***** Source information *****

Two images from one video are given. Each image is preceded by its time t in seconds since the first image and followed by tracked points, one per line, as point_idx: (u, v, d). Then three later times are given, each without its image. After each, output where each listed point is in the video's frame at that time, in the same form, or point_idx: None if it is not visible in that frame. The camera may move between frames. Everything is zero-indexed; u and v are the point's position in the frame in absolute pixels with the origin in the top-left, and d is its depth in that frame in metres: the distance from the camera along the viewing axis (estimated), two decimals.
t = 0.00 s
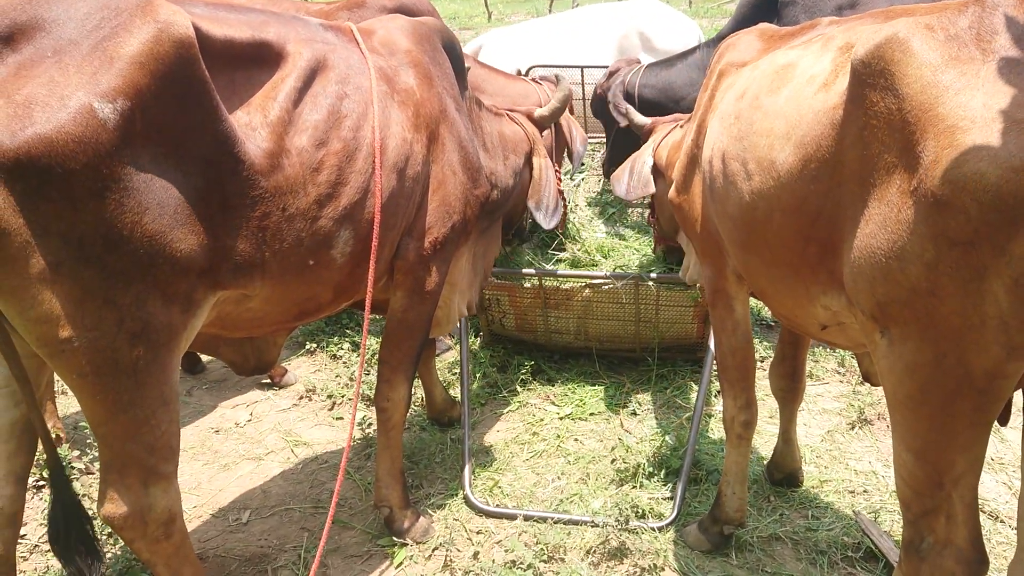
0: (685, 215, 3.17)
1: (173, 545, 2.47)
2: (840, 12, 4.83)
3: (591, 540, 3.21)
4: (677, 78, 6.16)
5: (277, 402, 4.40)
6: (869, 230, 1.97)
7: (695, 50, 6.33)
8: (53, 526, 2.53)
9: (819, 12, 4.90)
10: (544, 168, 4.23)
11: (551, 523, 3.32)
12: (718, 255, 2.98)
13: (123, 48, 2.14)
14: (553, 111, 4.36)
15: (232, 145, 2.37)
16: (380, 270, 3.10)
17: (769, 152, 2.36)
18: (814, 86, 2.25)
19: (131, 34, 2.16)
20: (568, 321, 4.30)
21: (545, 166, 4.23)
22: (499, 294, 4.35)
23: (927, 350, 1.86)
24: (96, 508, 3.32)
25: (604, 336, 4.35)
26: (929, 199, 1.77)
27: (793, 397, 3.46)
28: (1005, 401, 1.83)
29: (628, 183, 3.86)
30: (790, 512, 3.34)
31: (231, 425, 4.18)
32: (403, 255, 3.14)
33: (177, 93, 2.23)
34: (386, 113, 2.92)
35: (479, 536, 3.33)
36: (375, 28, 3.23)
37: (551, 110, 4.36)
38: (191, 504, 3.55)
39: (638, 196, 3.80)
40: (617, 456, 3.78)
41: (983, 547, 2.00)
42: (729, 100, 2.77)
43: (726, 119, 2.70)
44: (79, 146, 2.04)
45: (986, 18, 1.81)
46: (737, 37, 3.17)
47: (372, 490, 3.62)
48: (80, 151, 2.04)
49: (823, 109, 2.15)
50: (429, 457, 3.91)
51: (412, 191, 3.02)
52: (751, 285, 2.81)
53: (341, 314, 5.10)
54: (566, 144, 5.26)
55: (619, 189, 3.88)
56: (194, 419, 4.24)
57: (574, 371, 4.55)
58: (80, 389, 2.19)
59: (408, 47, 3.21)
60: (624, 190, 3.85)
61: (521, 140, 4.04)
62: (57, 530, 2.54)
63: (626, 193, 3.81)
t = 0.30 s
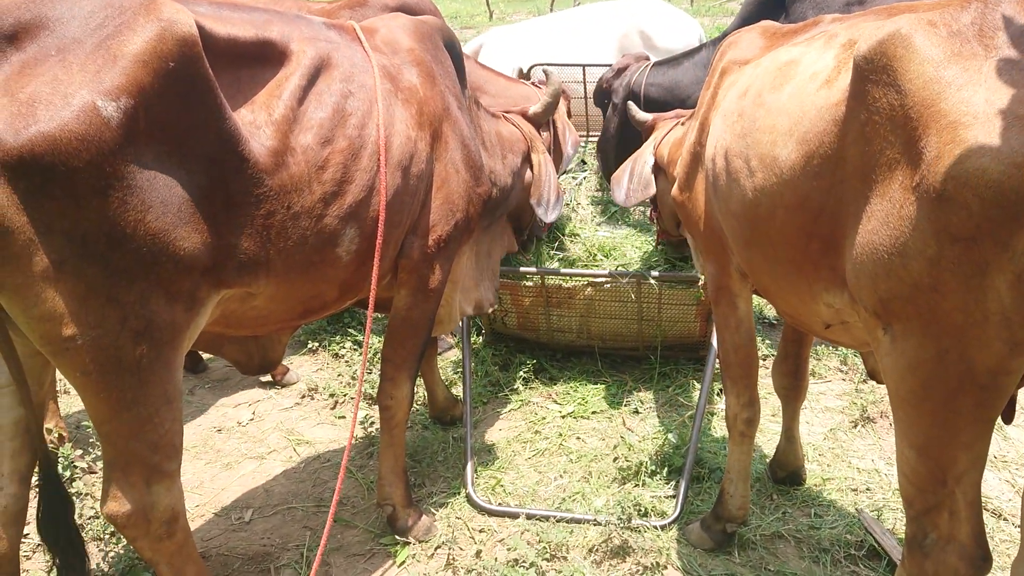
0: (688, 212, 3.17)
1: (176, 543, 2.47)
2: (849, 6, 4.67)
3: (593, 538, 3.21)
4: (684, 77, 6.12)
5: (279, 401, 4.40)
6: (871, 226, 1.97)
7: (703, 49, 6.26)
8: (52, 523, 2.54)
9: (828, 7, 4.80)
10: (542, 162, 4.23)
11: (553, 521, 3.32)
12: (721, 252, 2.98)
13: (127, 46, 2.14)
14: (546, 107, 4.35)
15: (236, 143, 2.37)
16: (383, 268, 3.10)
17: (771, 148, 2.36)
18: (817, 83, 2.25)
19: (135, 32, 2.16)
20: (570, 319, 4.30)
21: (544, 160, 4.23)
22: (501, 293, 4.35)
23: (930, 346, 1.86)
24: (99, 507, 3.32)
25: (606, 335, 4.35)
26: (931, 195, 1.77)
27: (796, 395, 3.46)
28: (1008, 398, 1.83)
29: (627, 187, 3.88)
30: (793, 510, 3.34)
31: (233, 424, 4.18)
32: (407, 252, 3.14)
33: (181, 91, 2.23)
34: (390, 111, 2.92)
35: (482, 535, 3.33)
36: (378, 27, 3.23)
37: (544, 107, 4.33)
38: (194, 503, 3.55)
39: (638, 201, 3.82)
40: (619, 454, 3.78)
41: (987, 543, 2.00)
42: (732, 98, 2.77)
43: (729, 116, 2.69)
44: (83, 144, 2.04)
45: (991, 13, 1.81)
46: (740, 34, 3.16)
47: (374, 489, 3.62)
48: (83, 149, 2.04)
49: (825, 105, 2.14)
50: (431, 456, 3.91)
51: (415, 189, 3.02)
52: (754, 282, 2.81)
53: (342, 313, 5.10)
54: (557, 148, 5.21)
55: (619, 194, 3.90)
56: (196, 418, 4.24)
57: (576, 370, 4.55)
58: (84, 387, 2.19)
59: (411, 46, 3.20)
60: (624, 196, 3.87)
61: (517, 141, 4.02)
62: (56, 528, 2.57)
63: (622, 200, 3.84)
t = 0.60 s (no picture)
0: (689, 211, 3.17)
1: (178, 542, 2.47)
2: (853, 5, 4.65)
3: (594, 537, 3.20)
4: (686, 76, 6.13)
5: (279, 400, 4.40)
6: (872, 225, 1.97)
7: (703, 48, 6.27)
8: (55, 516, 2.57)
9: (831, 6, 4.80)
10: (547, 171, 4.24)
11: (554, 520, 3.32)
12: (721, 251, 2.98)
13: (133, 45, 2.14)
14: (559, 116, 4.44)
15: (240, 142, 2.37)
16: (384, 267, 3.10)
17: (772, 147, 2.36)
18: (818, 82, 2.25)
19: (141, 31, 2.16)
20: (571, 319, 4.30)
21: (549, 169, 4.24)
22: (501, 292, 4.35)
23: (932, 345, 1.86)
24: (99, 507, 3.31)
25: (606, 334, 4.35)
26: (934, 193, 1.77)
27: (797, 394, 3.46)
28: (1011, 396, 1.83)
29: (633, 192, 3.86)
30: (794, 509, 3.34)
31: (234, 424, 4.17)
32: (408, 251, 3.14)
33: (187, 90, 2.23)
34: (392, 110, 2.92)
35: (483, 534, 3.33)
36: (379, 26, 3.22)
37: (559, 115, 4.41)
38: (195, 502, 3.55)
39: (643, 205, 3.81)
40: (619, 453, 3.78)
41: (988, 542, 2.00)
42: (732, 97, 2.77)
43: (730, 115, 2.70)
44: (91, 143, 2.03)
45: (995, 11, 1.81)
46: (741, 33, 3.16)
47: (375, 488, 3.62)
48: (90, 149, 2.03)
49: (826, 104, 2.14)
50: (432, 456, 3.91)
51: (417, 187, 3.02)
52: (754, 281, 2.81)
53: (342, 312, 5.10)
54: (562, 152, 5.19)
55: (625, 198, 3.89)
56: (197, 417, 4.24)
57: (576, 369, 4.55)
58: (89, 387, 2.19)
59: (411, 45, 3.20)
60: (630, 201, 3.86)
61: (523, 145, 4.04)
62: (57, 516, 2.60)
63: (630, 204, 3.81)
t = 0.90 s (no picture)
0: (689, 210, 3.17)
1: (179, 541, 2.47)
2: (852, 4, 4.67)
3: (594, 536, 3.20)
4: (684, 74, 6.14)
5: (279, 400, 4.40)
6: (872, 224, 1.97)
7: (703, 47, 6.27)
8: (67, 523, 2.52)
9: (831, 5, 4.81)
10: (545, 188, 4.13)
11: (554, 520, 3.32)
12: (721, 250, 2.98)
13: (134, 45, 2.14)
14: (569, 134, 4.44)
15: (242, 142, 2.38)
16: (384, 266, 3.11)
17: (772, 146, 2.36)
18: (818, 81, 2.25)
19: (143, 31, 2.16)
20: (571, 318, 4.30)
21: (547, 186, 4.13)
22: (501, 292, 4.36)
23: (931, 344, 1.86)
24: (100, 506, 3.30)
25: (606, 334, 4.36)
26: (933, 193, 1.77)
27: (797, 393, 3.47)
28: (1010, 396, 1.83)
29: (632, 195, 3.85)
30: (794, 508, 3.34)
31: (234, 423, 4.18)
32: (407, 250, 3.14)
33: (189, 89, 2.23)
34: (392, 109, 2.92)
35: (483, 533, 3.33)
36: (378, 26, 3.23)
37: (569, 132, 4.42)
38: (195, 502, 3.55)
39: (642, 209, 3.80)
40: (619, 453, 3.78)
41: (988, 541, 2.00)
42: (732, 96, 2.77)
43: (730, 114, 2.70)
44: (93, 142, 2.04)
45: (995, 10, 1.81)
46: (742, 32, 3.16)
47: (375, 487, 3.63)
48: (93, 148, 2.04)
49: (826, 102, 2.15)
50: (432, 455, 3.91)
51: (417, 186, 3.03)
52: (754, 280, 2.82)
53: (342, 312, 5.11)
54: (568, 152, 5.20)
55: (624, 201, 3.89)
56: (197, 417, 4.24)
57: (576, 368, 4.56)
58: (91, 386, 2.19)
59: (410, 45, 3.21)
60: (629, 204, 3.86)
61: (524, 153, 4.07)
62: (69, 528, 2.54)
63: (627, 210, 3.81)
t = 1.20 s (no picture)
0: (689, 208, 3.17)
1: (178, 539, 2.48)
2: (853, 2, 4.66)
3: (594, 535, 3.21)
4: (683, 76, 6.11)
5: (279, 399, 4.40)
6: (871, 223, 1.97)
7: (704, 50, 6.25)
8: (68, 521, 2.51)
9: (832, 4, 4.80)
10: (551, 197, 4.28)
11: (554, 519, 3.32)
12: (722, 248, 2.98)
13: (133, 44, 2.14)
14: (568, 143, 4.36)
15: (240, 140, 2.38)
16: (383, 264, 3.11)
17: (772, 145, 2.36)
18: (817, 80, 2.25)
19: (141, 29, 2.16)
20: (571, 317, 4.30)
21: (552, 194, 4.28)
22: (501, 290, 4.36)
23: (930, 343, 1.86)
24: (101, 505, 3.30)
25: (606, 332, 4.36)
26: (931, 192, 1.77)
27: (796, 391, 3.47)
28: (1009, 395, 1.83)
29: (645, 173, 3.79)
30: (793, 507, 3.34)
31: (234, 422, 4.18)
32: (406, 248, 3.14)
33: (187, 87, 2.23)
34: (390, 108, 2.92)
35: (483, 532, 3.33)
36: (376, 25, 3.23)
37: (567, 143, 4.35)
38: (195, 500, 3.55)
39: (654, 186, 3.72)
40: (619, 451, 3.78)
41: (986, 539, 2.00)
42: (733, 95, 2.77)
43: (730, 113, 2.70)
44: (93, 140, 2.04)
45: (993, 8, 1.81)
46: (743, 31, 3.15)
47: (375, 486, 3.63)
48: (92, 146, 2.04)
49: (826, 101, 2.14)
50: (432, 454, 3.91)
51: (416, 184, 3.03)
52: (754, 279, 2.81)
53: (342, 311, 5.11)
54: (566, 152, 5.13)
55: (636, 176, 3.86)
56: (197, 415, 4.24)
57: (576, 367, 4.56)
58: (90, 385, 2.19)
59: (408, 44, 3.21)
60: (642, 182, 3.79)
61: (529, 171, 4.13)
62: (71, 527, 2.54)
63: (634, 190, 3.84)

*****

- _What the exercise asks_:
Look above for the line with "11: (551, 523, 3.32)" and the line with "41: (987, 543, 2.00)"; set down those two lines and all lines between them exactly, without pictures and without anything else.

- _Result_:
11: (551, 523, 3.32)
12: (718, 255, 2.98)
13: (123, 48, 2.14)
14: (553, 111, 4.36)
15: (232, 145, 2.37)
16: (380, 270, 3.10)
17: (769, 152, 2.36)
18: (814, 86, 2.25)
19: (131, 34, 2.16)
20: (568, 321, 4.30)
21: (545, 166, 4.23)
22: (499, 294, 4.35)
23: (927, 350, 1.86)
24: (96, 508, 3.32)
25: (604, 336, 4.35)
26: (929, 199, 1.77)
27: (793, 397, 3.46)
28: (1005, 401, 1.83)
29: (628, 183, 3.86)
30: (790, 512, 3.34)
31: (231, 425, 4.18)
32: (403, 255, 3.14)
33: (177, 93, 2.23)
34: (386, 113, 2.92)
35: (479, 536, 3.33)
36: (375, 28, 3.23)
37: (551, 110, 4.36)
38: (191, 504, 3.55)
39: (638, 196, 3.80)
40: (617, 456, 3.78)
41: (983, 547, 2.00)
42: (729, 100, 2.77)
43: (726, 119, 2.70)
44: (79, 146, 2.04)
45: (986, 18, 1.81)
46: (737, 37, 3.17)
47: (372, 490, 3.62)
48: (80, 151, 2.04)
49: (823, 109, 2.15)
50: (429, 457, 3.91)
51: (412, 191, 3.02)
52: (751, 285, 2.81)
53: (341, 314, 5.10)
54: (566, 144, 5.26)
55: (619, 189, 3.88)
56: (194, 419, 4.24)
57: (574, 371, 4.55)
58: (80, 389, 2.19)
59: (408, 47, 3.21)
60: (624, 190, 3.85)
61: (521, 140, 4.04)
62: (57, 530, 2.54)
63: (626, 193, 3.81)
t = 0.30 s
0: (688, 212, 3.17)
1: (176, 543, 2.47)
2: (849, 6, 4.67)
3: (593, 538, 3.21)
4: (684, 77, 6.12)
5: (279, 401, 4.40)
6: (871, 226, 1.97)
7: (703, 49, 6.26)
8: (52, 523, 2.54)
9: (828, 7, 4.80)
10: (542, 162, 4.23)
11: (553, 521, 3.32)
12: (721, 252, 2.98)
13: (127, 46, 2.14)
14: (546, 107, 4.35)
15: (236, 143, 2.37)
16: (383, 268, 3.10)
17: (771, 148, 2.36)
18: (817, 83, 2.25)
19: (135, 32, 2.16)
20: (570, 319, 4.30)
21: (544, 160, 4.23)
22: (501, 293, 4.35)
23: (930, 346, 1.86)
24: (99, 507, 3.32)
25: (606, 335, 4.35)
26: (931, 195, 1.77)
27: (796, 395, 3.46)
28: (1008, 398, 1.83)
29: (627, 187, 3.88)
30: (793, 510, 3.34)
31: (233, 424, 4.18)
32: (407, 252, 3.14)
33: (181, 91, 2.23)
34: (390, 111, 2.92)
35: (482, 535, 3.33)
36: (378, 27, 3.23)
37: (544, 107, 4.33)
38: (194, 503, 3.55)
39: (638, 201, 3.82)
40: (619, 454, 3.78)
41: (987, 543, 2.00)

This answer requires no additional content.